In the lead-up to PAXAus, while I was preparing the demo and talking to media, @honeycommbe was preparing the booth. We would have a trestle table with two desktop PCs (actually an iMac and a laptop hooked into a KVM), and one press-only demo unit (a laptop on a bar table). We also had a small cabinet, and five seats. We brought two A1 posters with our own art, three rice-bubbles boxes that we put printed sheets over to create fake “Big box” Black Annex retail boxes, glass jars filled with mints which we had written our twitter handles on (using food dye), about 1500 button/pins, of which there were 6 different styles in two fishbowls at the booth. We also brought business cards in holders.
We packed a car and drove to PAXAus. I arrived Wednesday in the expo hall (PAX begins Friday). I took all the bulky items in and set them up. I wasn’t allowed to hook up the electrics until they’d been “Tagged”. I ran into Jerry (from Penny Arcade Co.) and got a very excited photo with him after giving him a run-through of Black Annex. I left things for the night and got some sleep.
The next morning, I wandered back into the expo hall, still with one day to go before the actual show, hooked all the electronics up and made sure everything was sound. After a lot of work, preparation and meditation, we were ready for the media and the public to come and play Black Annex for the first time. (Sidenote: I’m pretty sure the entire “we have to test and tag your cables!” thing never happened). I didn’t want to leave, but I had a VIP event to go to where press people would be mulling around, so we headed over there.

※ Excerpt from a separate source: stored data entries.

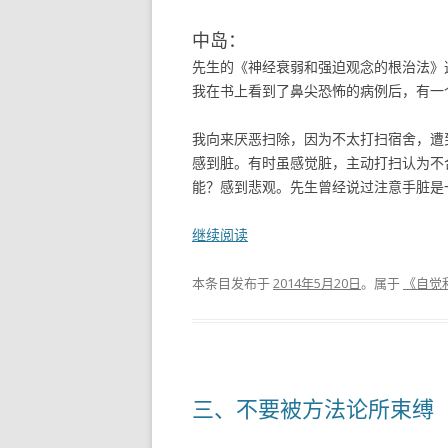
中岛：
先生的《神经衰弱和强迫观念的根治法》
我在书上看到了鼻尖恐怖的病例后，有一
我向来厌恶扫除，因为不太打扫宿舍，遭
感到脏。有时虽感觉脏，主动打扫认为不
能？感到悲观。先生曾经说过注意手脏是一
继续阅读
本条目发布于
2014年5月20日
。属于
《自觉
三、不要被方法论所束缚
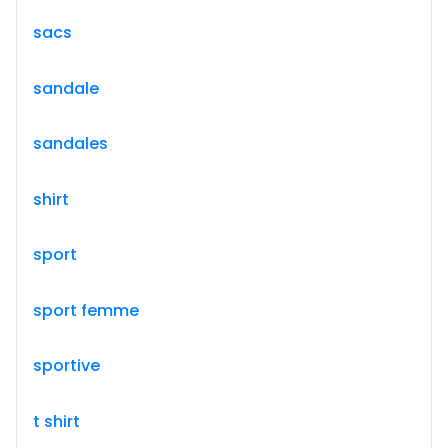
sacs
sandale
sandales
shirt
sport
sport femme
sportive
t shirt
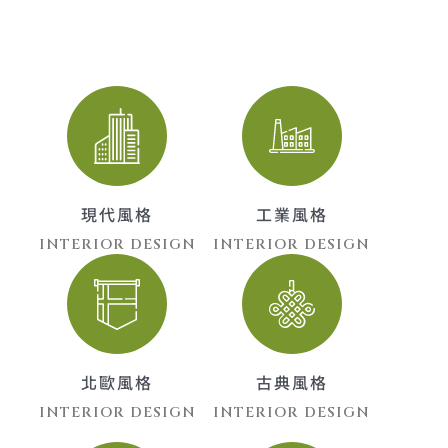
現代風格
工業風格
INTERIOR DESIGN
INTERIOR DESIGN
北歐風格
古典風格
INTERIOR DESIGN
INTERIOR DESIGN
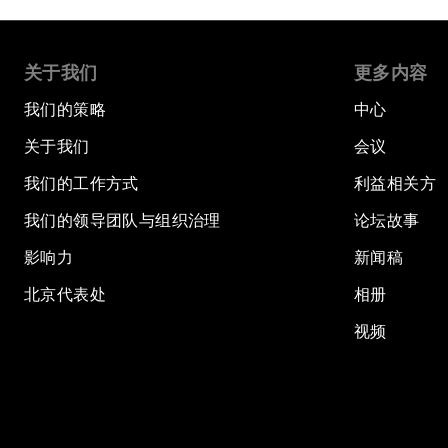
关于我们
更多内容
我们的策略
中心
关于我们
会议
我们的工作方式
利益相关方
我们的领导团队与组织治理
论坛故事
影响力
新闻稿
北京代表处
相册
视频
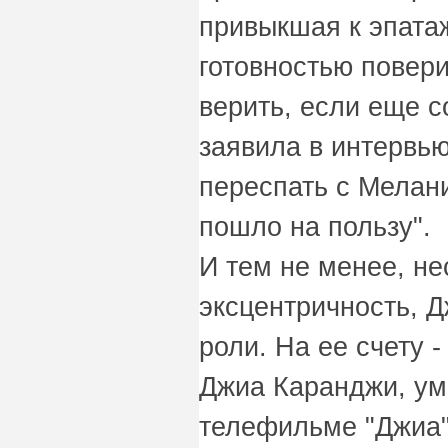
привыкшая к эпата
готовностью повери
верить, если еще 
заявила в интервью
переспать с Мелан
пошло на пользу".
И тем не менее, не
эксцентричность, Д
роли. На ее счету 
Джиа Каранджи, ум
телефильме "Джиа" 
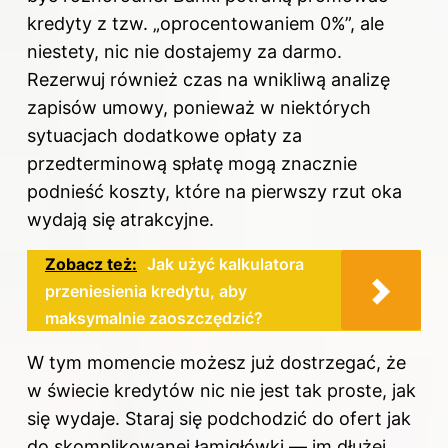
kredyty z tzw. „oprocentowaniem 0%”, ale
niestety, nic nie dostajemy za darmo.
Rezerwuj również czas na wnikliwą analizę
zapisów umowy, ponieważ w niektórych
sytuacjach dodatkowe opłaty za
przedterminową spłatę mogą znacznie
podnieść koszty, które na pierwszy rzut oka
wydają się atrakcyjne.
Zobacz też:
Jak użyć kalkulatora
przeniesienia kredytu, aby
maksymalnie zaoszczędzić?
W tym momencie możesz już dostrzegać, że
w świecie kredytów nic nie jest tak proste, jak
się wydaje. Staraj się podchodzić do ofert jak
do skomplikowanej łamigłówki — im dłużej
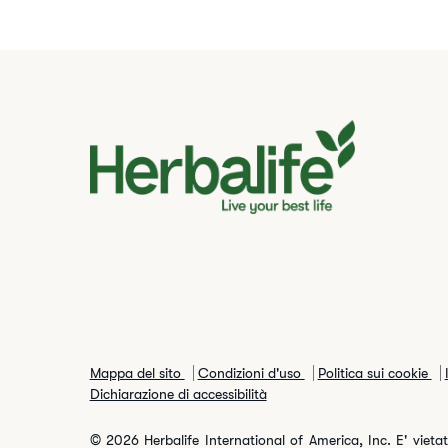
Mappa del sito
Condizioni d'uso
Politica sui cookie
Dichiarazione di accessibilità
© 2026 Herbalife International of America, Inc. E' vietata 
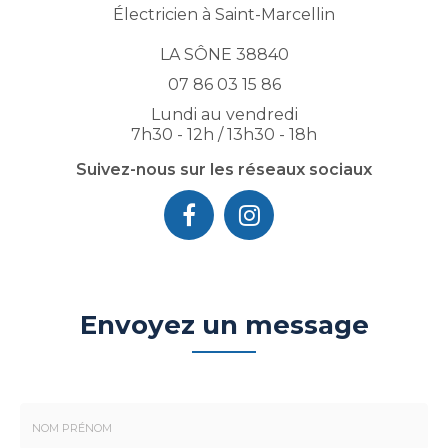
Électricien à Saint-Marcellin
LA SÔNE 38840
07 86 03 15 86
Lundi au vendredi
7h30 - 12h / 13h30 - 18h
Suivez-nous sur les réseaux sociaux
Envoyez un message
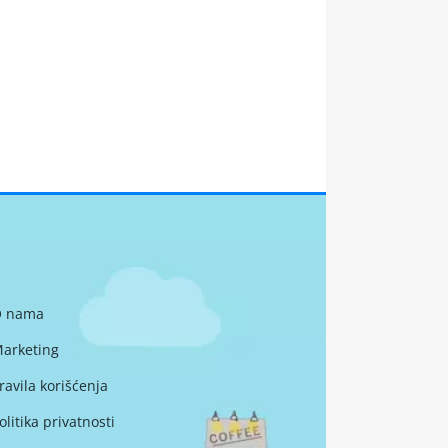
 nama
arketing
ravila korišćenja
olitika privatnosti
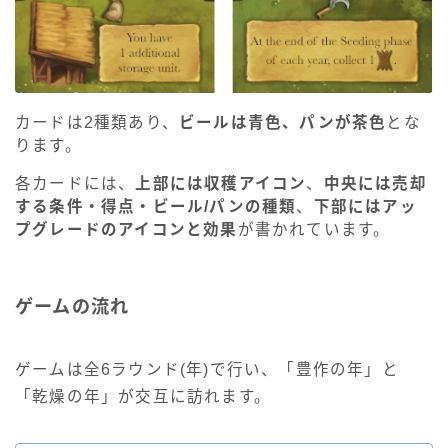
カードは2種類あり、
ビールは青色、パンが茶色
とな
ります。
各カードには、
上部には収穫アイコン
、
中央には売却
する条件・得点・ビール/パンの種類
、
下部にはアッ
プグレードのアイコンと効果
が書かれています。
ゲームの流れ
ゲームは全6ラウンド(年)で行い、「豊作の年」と
「乾燥の年」が交互に訪れます。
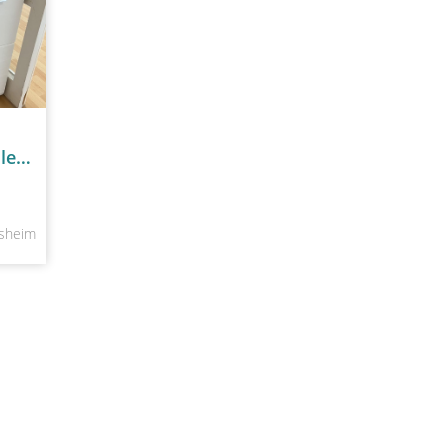
Kommode vom Segmüller Spiegel Gratis dazu!!
ssheim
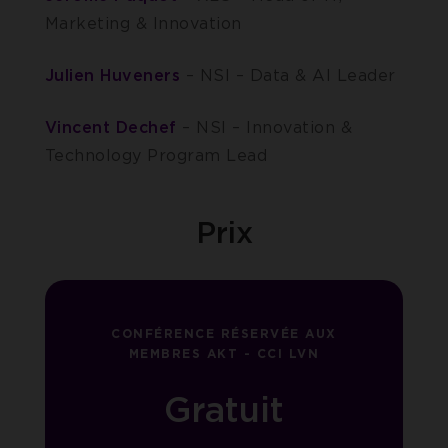
Marketing & Innovation
Julien Huveners
– NSI – Data & AI Leader
Vincent Dechef
– NSI – Innovation &
Technology Program Lead
Prix
CONFÉRENCE RÉSERVÉE AUX
MEMBRES AKT - CCI LVN
Gratuit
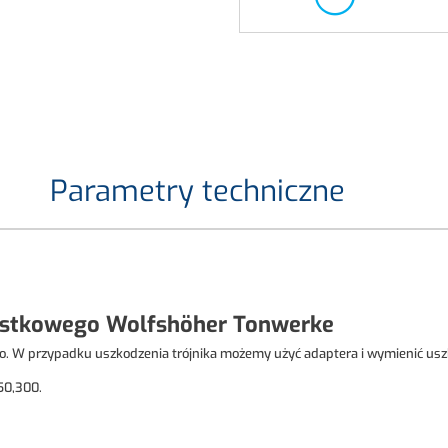
Parametry techniczne
ystkowego Wolfshöher Tonwerke
o. W przypadku uszkodzenia trójnika możemy użyć adaptera i wymienić us
50,300.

The next morning we arrived about two hours before the media would be allowed in (which happens one hour before the public are allowed in). We chatted with other exhibitors, and waited. I expected a huge flood of media to enter, but it was only a very small group of people scattered around. All the media people who came by in the first hour knew who I was, and a few sat down to play Black Annex and have a chat. They all seemed fairly happy.
Eventually, time passed and the public came in. The public was a massive crowd, and after about 30 minutes, the Black Annex booth was absolutely packed with lines for both demo units. It stayed that way for the entire expo. People found game-breaking bugs and we realized that we needed to manually re-start the game every time people walked away from it (when the public sit down to play a demo game, they don’t esc->new game, they just start playing.). The response was fantastic, most of all from the press-people who wandered by. There was a huge mix of people who had heard of the game, and people who had no idea what it was. I spent all my time between booked interviews and ad-hoc interviews. There wasn’t really any down-time at all. Having five people at the booth was definitely necessary.
So I took an alpha build of Black Annex to PAXAus as one of six people chosen to be in the indie showcase. I had an enormously positive response from the media and the public. I got to meet a lot of new media I’d never met before, and got to finally get face-to-face with many I already knew well.
It was an immensely important event for Black Annex, and it’s caused a massive boost for the game’s position online now. I’ll be pushing out a lot more information about “What PAX meant for Black Annex” over the course of this month and as time goes on. There’s a lot to be said, and I’m really glad it’s all done now.